Ребята за прошедшие дни успели наладить свой быт, ходили гладко выбритые, подстриженные. Мне было безразлично, как я выгляжу, но добряк Херманн настоял на своем и простирал мой комбинезон, сплошь покрытый грязью и запекшейся кровью. Наше командование было далеко впереди, и тут нас никто не трогал. Каждый понимал, что мы вынесли и в каком состоянии находятся сейчас наши расшатанные нервы. Достаточно одной искры, и человек мог вспыхнуть, сорваться. Никому это не было нужно. Штабная шушера, чистенькие адъютанты и прочий тыловой ливер обходили нас стороной, не без основания опасаясь спровоцировать «психованного ветерана» — так они называли нас за глаза.

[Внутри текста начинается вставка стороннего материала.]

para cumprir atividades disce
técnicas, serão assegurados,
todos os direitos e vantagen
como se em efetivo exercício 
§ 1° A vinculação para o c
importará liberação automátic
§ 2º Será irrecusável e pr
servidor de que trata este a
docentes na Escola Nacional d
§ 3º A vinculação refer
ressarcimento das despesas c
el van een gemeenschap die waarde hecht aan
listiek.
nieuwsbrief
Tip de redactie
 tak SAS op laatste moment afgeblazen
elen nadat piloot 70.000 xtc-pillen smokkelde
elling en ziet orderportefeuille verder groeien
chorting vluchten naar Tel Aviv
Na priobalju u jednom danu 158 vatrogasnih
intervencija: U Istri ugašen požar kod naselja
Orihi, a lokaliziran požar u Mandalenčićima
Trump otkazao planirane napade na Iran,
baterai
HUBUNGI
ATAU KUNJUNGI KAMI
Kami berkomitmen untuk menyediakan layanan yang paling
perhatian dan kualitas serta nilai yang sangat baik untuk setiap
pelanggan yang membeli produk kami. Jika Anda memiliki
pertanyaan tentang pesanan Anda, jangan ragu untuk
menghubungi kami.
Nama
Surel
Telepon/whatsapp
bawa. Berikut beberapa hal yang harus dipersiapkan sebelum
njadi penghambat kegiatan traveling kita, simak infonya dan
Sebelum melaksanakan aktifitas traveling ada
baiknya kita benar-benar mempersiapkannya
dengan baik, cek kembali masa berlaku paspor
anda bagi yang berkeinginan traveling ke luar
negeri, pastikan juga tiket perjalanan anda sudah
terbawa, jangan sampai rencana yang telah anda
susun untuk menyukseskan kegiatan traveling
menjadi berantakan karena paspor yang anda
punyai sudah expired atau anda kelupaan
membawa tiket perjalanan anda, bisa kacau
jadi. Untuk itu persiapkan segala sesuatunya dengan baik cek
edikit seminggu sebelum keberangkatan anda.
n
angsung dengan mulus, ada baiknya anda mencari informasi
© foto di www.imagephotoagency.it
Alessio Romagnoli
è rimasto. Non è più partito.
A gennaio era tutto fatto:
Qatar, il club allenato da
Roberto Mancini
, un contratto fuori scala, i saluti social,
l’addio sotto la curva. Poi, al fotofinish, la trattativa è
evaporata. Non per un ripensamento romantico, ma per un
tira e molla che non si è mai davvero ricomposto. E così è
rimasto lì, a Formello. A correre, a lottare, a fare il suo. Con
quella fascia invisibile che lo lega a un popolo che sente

При мне был случай, когда унтер-офицер, занимающий непыльную должность адъютанта, был чудесным образом побит ветераном под веселый смех гренадеров. Я не расслышал, что сказал унтер, но, проходя мимо, он случайно споткнулся о спавшего прямо на земле изнуренного долгими боями пехотинца. Одетый в покрытую засохшей грязью форму, гренадер сливался с пейзажем, и не заметить его было проще простого. Адъютант, брезгливо воротя нос, смотрел на встрепенувшегося и ничего не соображавшего спросонья солдата, как на выброшенную вещь. По движениям его скривившихся пухлых губ я понял, что он произносит нечто оскорбительное. Гренадер удивленно выслушал унтера и медленно поднялся.
— Это ты кому все говоришь? — пробасил он. — Это я развалился, как свинья?
Унтер побледнел, как полотно, понимая, что не на того нарвался, сделал скорбное лицо и что-то промямлил.
— А мне твои извинения ни к чему, — сощурил глаза гренадер и толкнул адъютанта в грудь. Чистюля потерял равновесие и шлепнулся на задницу, подняв клубы пыли. Пехотинец уселся на унтера и здоровенными, как лопаты, ладонями принялся выдавать ему шлепки по лицу. Никто не вмешивался. Адъютант трепыхался, пытаясь вырваться, что в конце концов ему удалось. Он вскочил и тут же рванул с места, сопровождаемый громкими насмешками зрителей.
— И эта тыловая слизь будет мне такие вещи говорить?! — возмущался гренадер.
— Ты бы полегче, Франц, — подошел к нему другой пехотинец. — Настучит он на тебя, и в штрафную роту пойдешь.
— Там тоже люди воюют! — отмахнулся Франц. — Мне после прошлого боя уже ничего не страшно. Нас танками в окопах давили! Ты видел когда-нибудь, как твоего лучшего друга на гусеницу наматывает, а ты лежишь рядом и сделать ничего не можешь? Потому что танк в сантиметре от тебя, и вот-вот по тебе так же пройдется. И ты в землю зарываешься, потому что жить вдруг захотелось?! А?!
— Успокойся, — продолжал увещевать его приятель. Он схватил Франца за локоть, пытаясь утихомирить.
— Пусти! — вырвался тот. — Да я впервые за последние двое суток заснул! До этого даже спать не мог!
Минут через пять его все-таки удалось успокоить, и он снова свернулся на земле и уснул. Жизнь гренадера была удручающей. Нас, танкистов, хотя бы защищала броня, и шальная пуля нам не страшна при условии, что ты не высовываешься из люка по самые яйца. Хотя и в нашем положении были свои минусы. Постоянное нахождение в замкнутом пространстве давит на психику. Мы считали за счастье провести ночь снаружи танка. У многих бывали нервные срывы на этой почве. С другой стороны, прямое попадание снаряда превращает танк в братскую могилу. И ты не отползешь и не откатишься, как это может сделать простой пехотинец. Ты сидишь в трясущемся и раскачивающемся из стороны в сторону металлическом гробу, физически ощущая, как снаряды бьются о броню. В лучшем случае ты после боя выскакиваешь из люка и радуешься, что на этот раз пронесло, а в худшем — все, что осталось от тебя, — куски мяса, которые были когда-то преданным фюреру бойцом и защитником Фатерлянда, а теперь прилипают к раскаленной броне и медленно поджариваются, пока твоя душа мечется между раем и адом.